Orang-orang kapal tidak mengerti apa yang terjadi. Mereka hanya melongo dan menertawai perdebatan dua orang berbahasa aneh. 

“Laut  itu tiada ujung dan tiada batas, bebas diarungi.” 

“Setiap negara memiliki batas wilayah.” 

“Aku hanya ingin menangkap ikan!”

“Kamu tidak boleh menangkap ikan di sini. Ini bukan wilayah negaramu!”

“Loh, ikan di wilayahku berenang kesini, makanya aku kejar.”

“Dari mana kamu tahu kalau ikan-ikan di sini dari wilayahmu?”

“Kamu juga tahu dari mana kalau ikan di sini bukan ikan dari wilayahku?”

“Sudah cukup!! Kembali atau saya tangkap, apakah kamu tidak ingin melihat keluargamu lagi?” 
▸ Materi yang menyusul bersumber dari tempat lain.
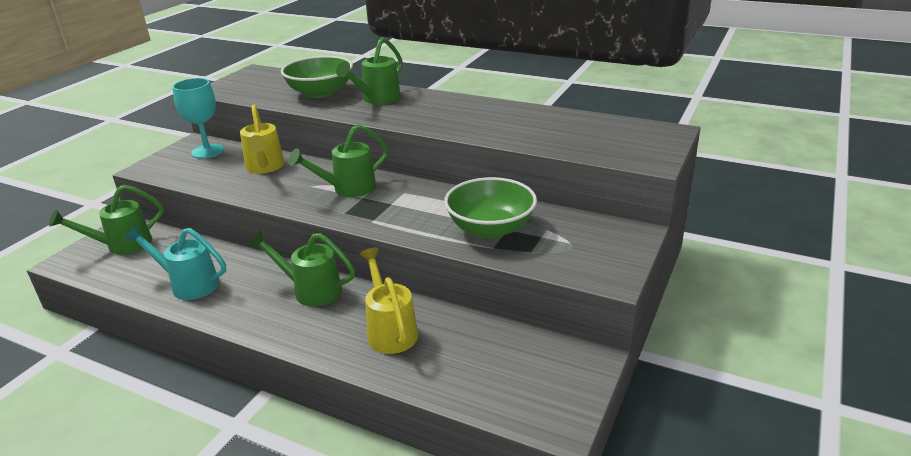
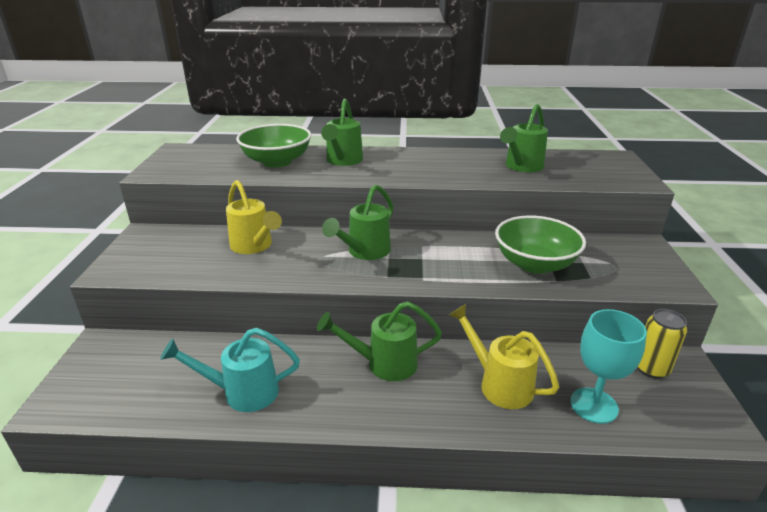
camera: 25 degrees left, 0 degrees up
green watering can [49,185,164,255] -> green watering can moved to [500,104,548,172]
turquoise goblet [173,78,224,159] -> turquoise goblet moved to [570,309,647,424]
none -> yellow can [638,309,687,379]

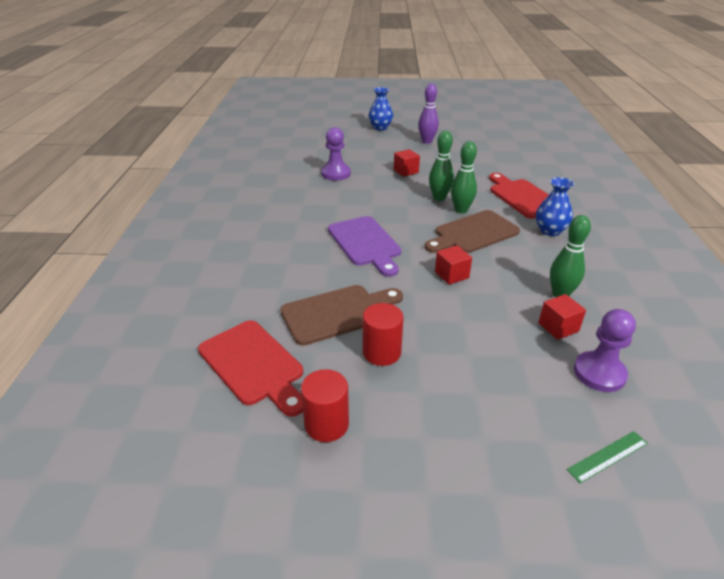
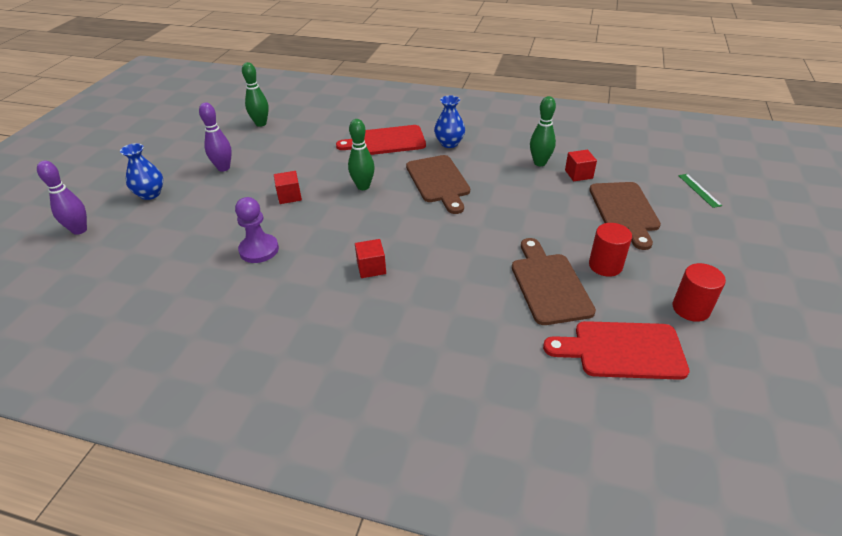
camera: 75 degrees left, 5 degrees up
red cutting board [198,320,303,416] -> red cutting board turned 150 degrees counterclockwise [543,321,690,380]
purple cutting board [328,216,401,277] -> none
red cube [435,245,472,285] -> red cube moved to [355,239,386,278]
green bowling pin [451,141,477,214] -> green bowling pin moved to [242,62,269,127]
purple pawn [574,309,636,392] -> none
none -> purple bowling pin [37,161,87,235]
none -> brown cutting board [589,182,661,250]

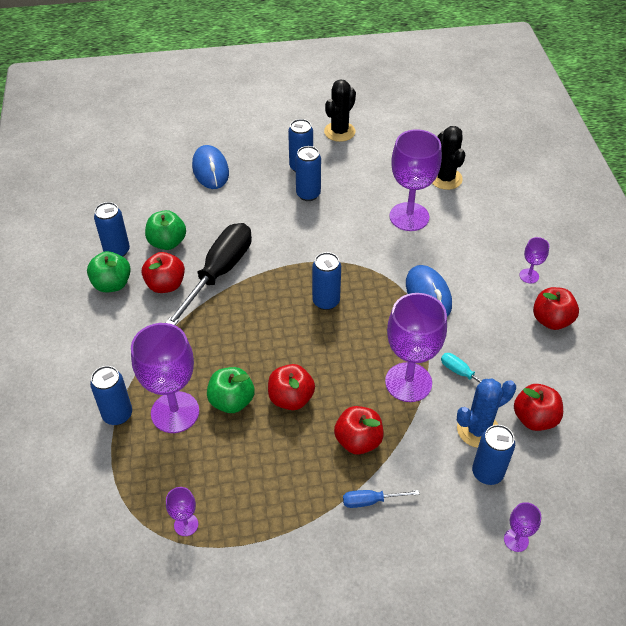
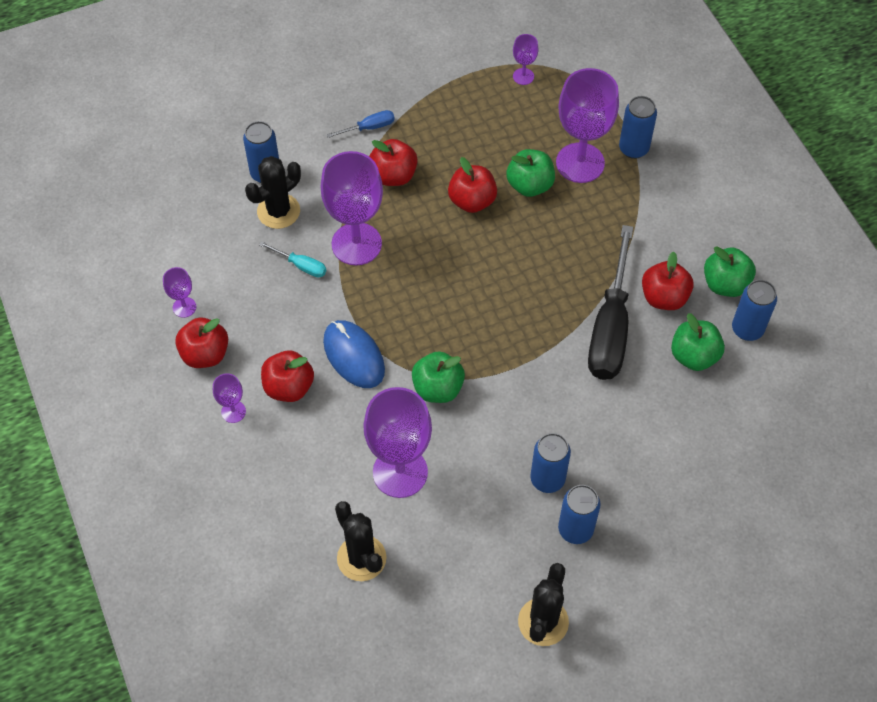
camera: 165 degrees right, 10 degrees up
blue mouse [192,145,229,189] -> none
blue can [312,252,341,310] -> none
blue cactus [457,378,516,448] -> black cactus [245,156,301,229]
purple goblet [504,502,541,552] -> purple goblet moved to [163,267,196,318]
red apple [514,384,563,431] -> red apple moved to [261,350,314,402]
none -> green apple [412,351,465,403]

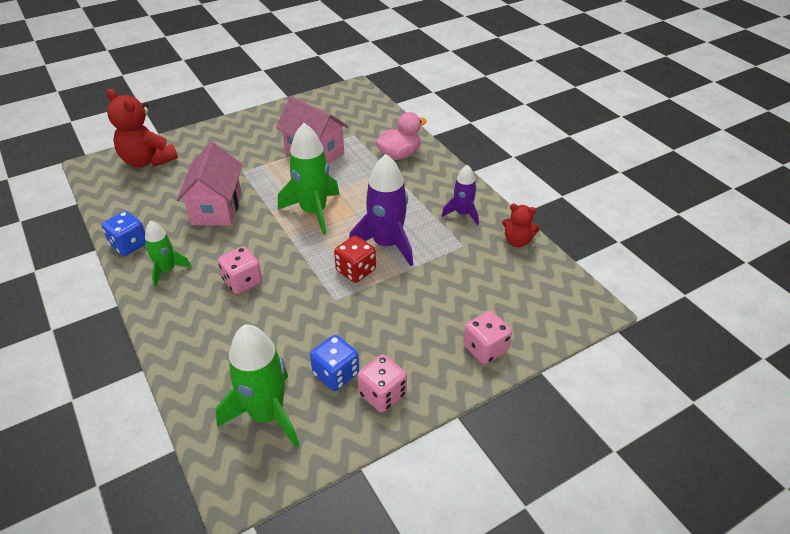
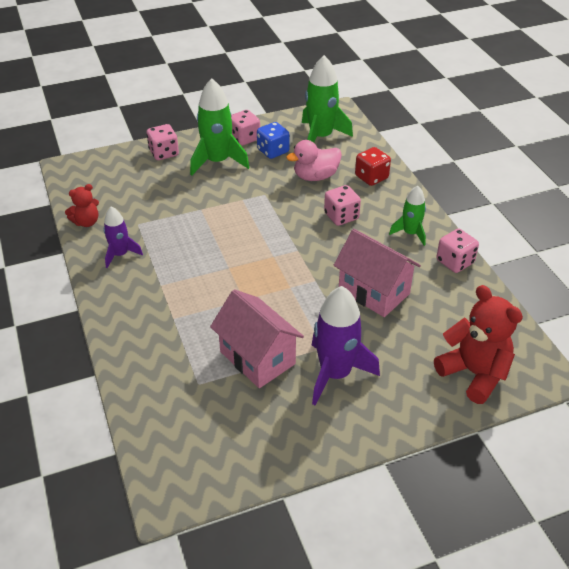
camera: 170 degrees left, 0 degrees up
blue dice [101,211,146,256] -> pink dice [436,229,479,273]
pink house [176,142,243,226] -> pink house turned 60 degrees counterclockwise [334,229,421,317]
green rocket [278,123,340,235] -> green rocket moved to [190,78,250,176]
red dice [334,236,376,283] -> red dice moved to [355,147,391,186]
purple rocket [349,154,413,266] -> purple rocket moved to [311,286,380,406]
pink duck [376,112,427,160] -> pink duck moved to [286,140,342,181]
red teddy bear [502,204,540,247] -> red teddy bear turned 120 degrees clockwise [65,184,99,227]

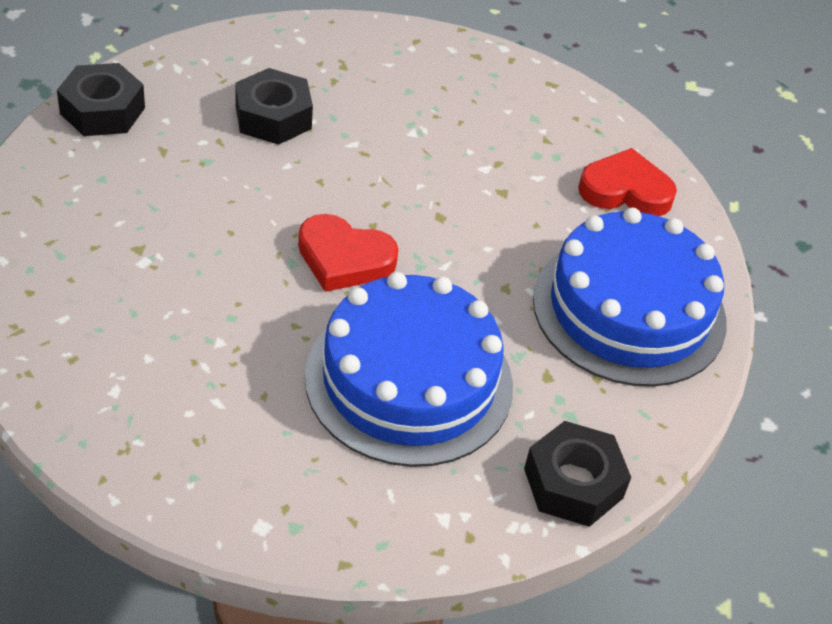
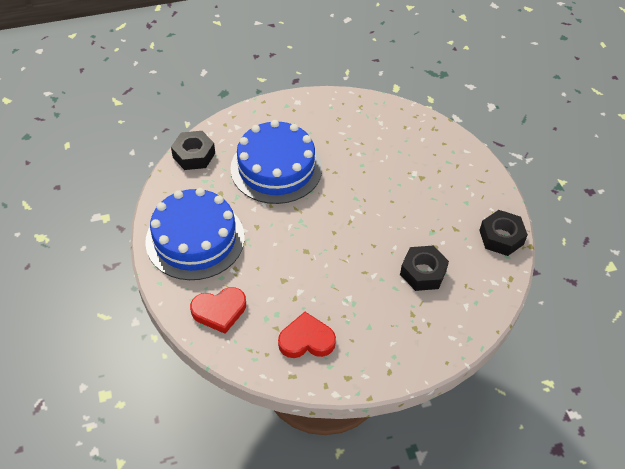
camera: 160 degrees right, 5 degrees up
red heart [298,214,398,292] -> red heart moved to [278,312,336,358]

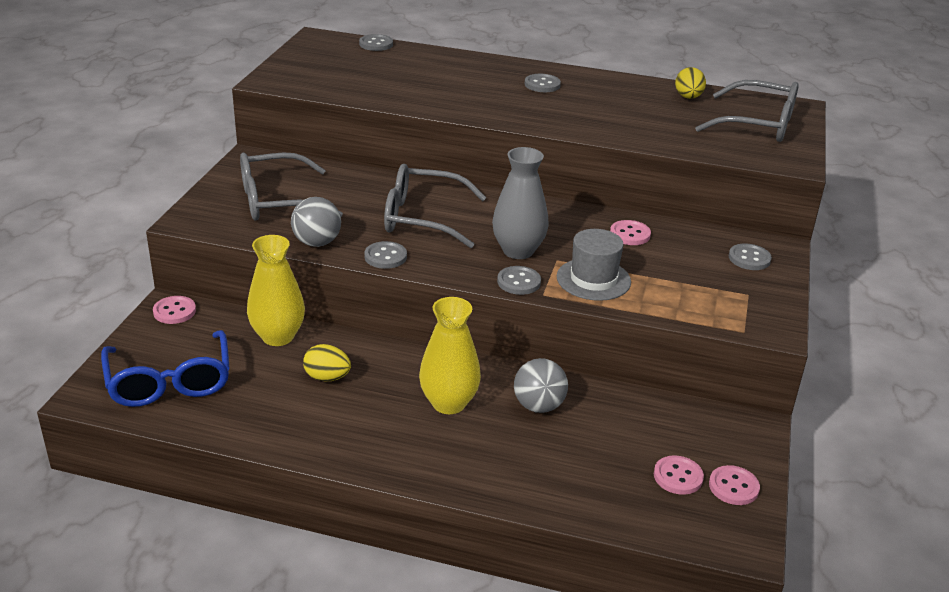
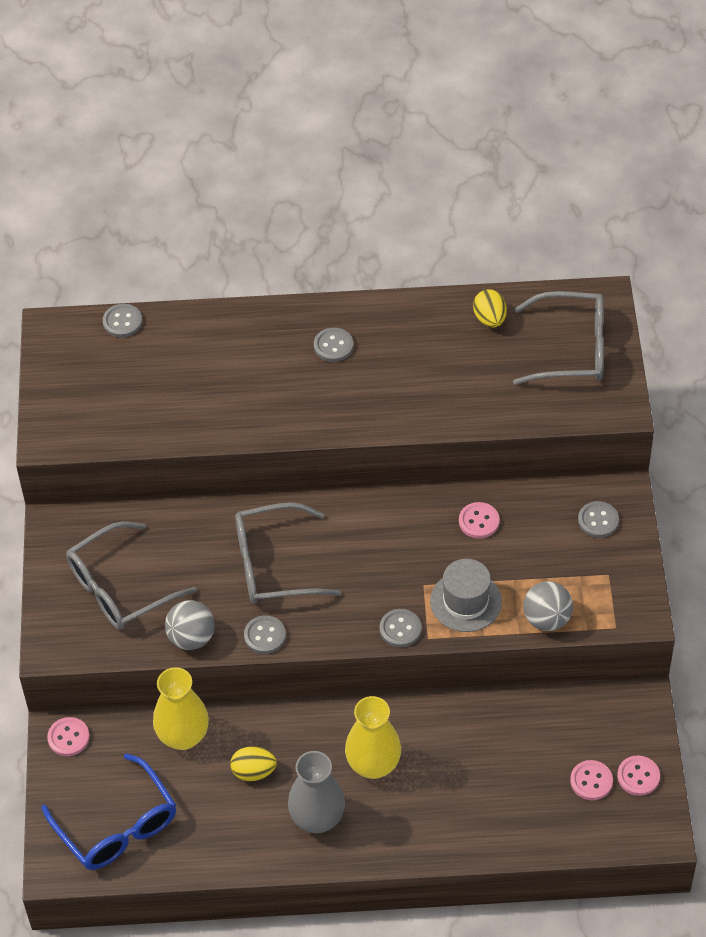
camera: 15 degrees left, 20 degrees up
grey vase [492,147,549,259] -> grey vase moved to [288,751,345,833]
grey ball [514,358,568,413] -> grey ball moved to [523,581,573,631]

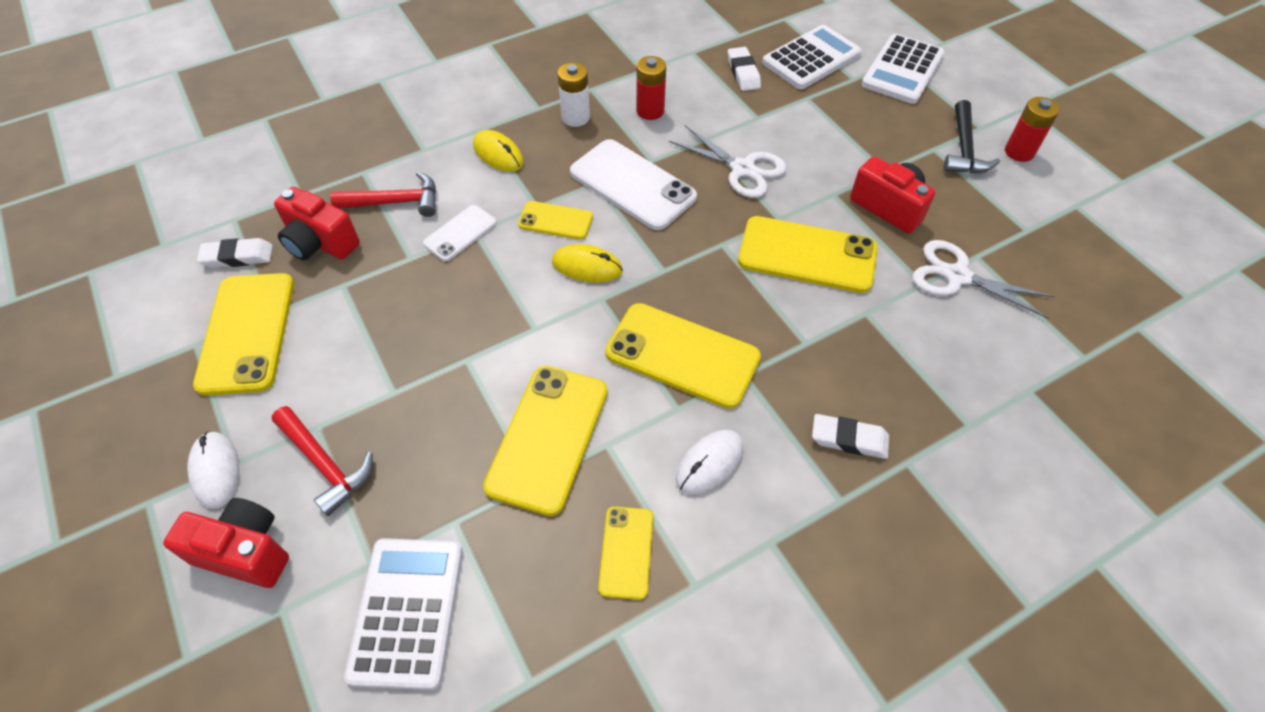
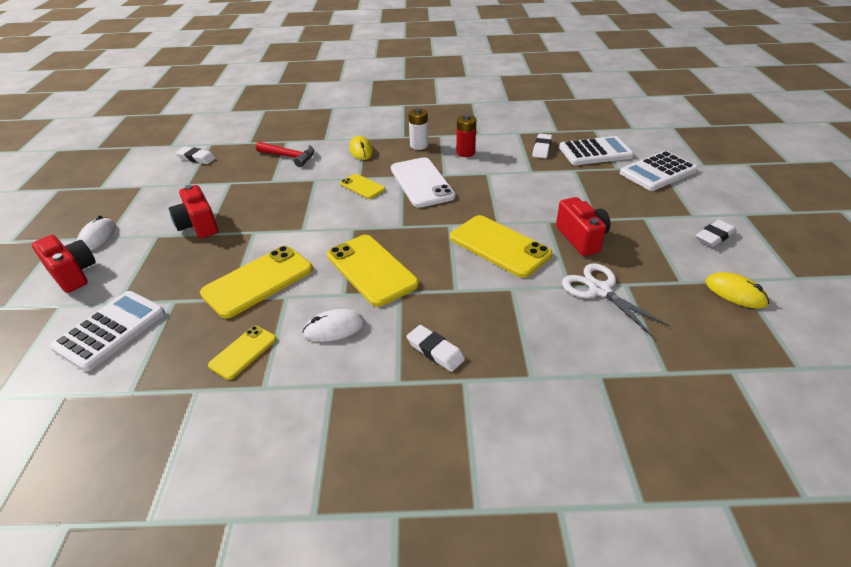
camera: 30 degrees right, 15 degrees down
yellow phone [193,273,294,396] -> none
red hammer [271,406,373,516] -> none
red camera [274,187,360,260] -> red camera moved to [169,185,218,238]
white phone [423,205,497,261] -> none
yellow mouse [552,244,623,283] -> yellow mouse moved to [705,272,769,309]
white scissors [669,125,786,198] -> none
black hammer [944,100,1000,173] -> none
red battery [1005,97,1059,162] -> white eraser [696,220,736,247]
Suli gemetar dan merasakan ketakutan yang mendalam. Bukan tak mampu melawan, ia merasa begitu mustahil satu orang berhadapan dengan banyak orang berbadan kekar. 

Perdebatan telah berlalu, laut begitu tenang, namun hati Suli tidak demikian. Ia merasa kecewa dan marah. Kini ia telah menemukan ujung dari sebuah laut. Ibunya selama ini ternyata berbohong. 

Di sisi lain, Sutan hanya merenung memandang ikan yang berenang sembari bertanya dalam alam pikirnya, “Apakah ikan itu yang dikejar Suli?”. 


Achmad Zainuddin. Seorang mahasiswa Hubungan Internasional UGM. Saat ini, sedang bekerja di sebuah toko jas. Namun itu hanya sampingan. Karena pekerjaan utamanya hanya dan selalu menulis. Terkadang ia bisa ditemui di sebuah sekretariat terkumuh se-UGM, B-21. Akun medsos: @zainachmad_ (IG)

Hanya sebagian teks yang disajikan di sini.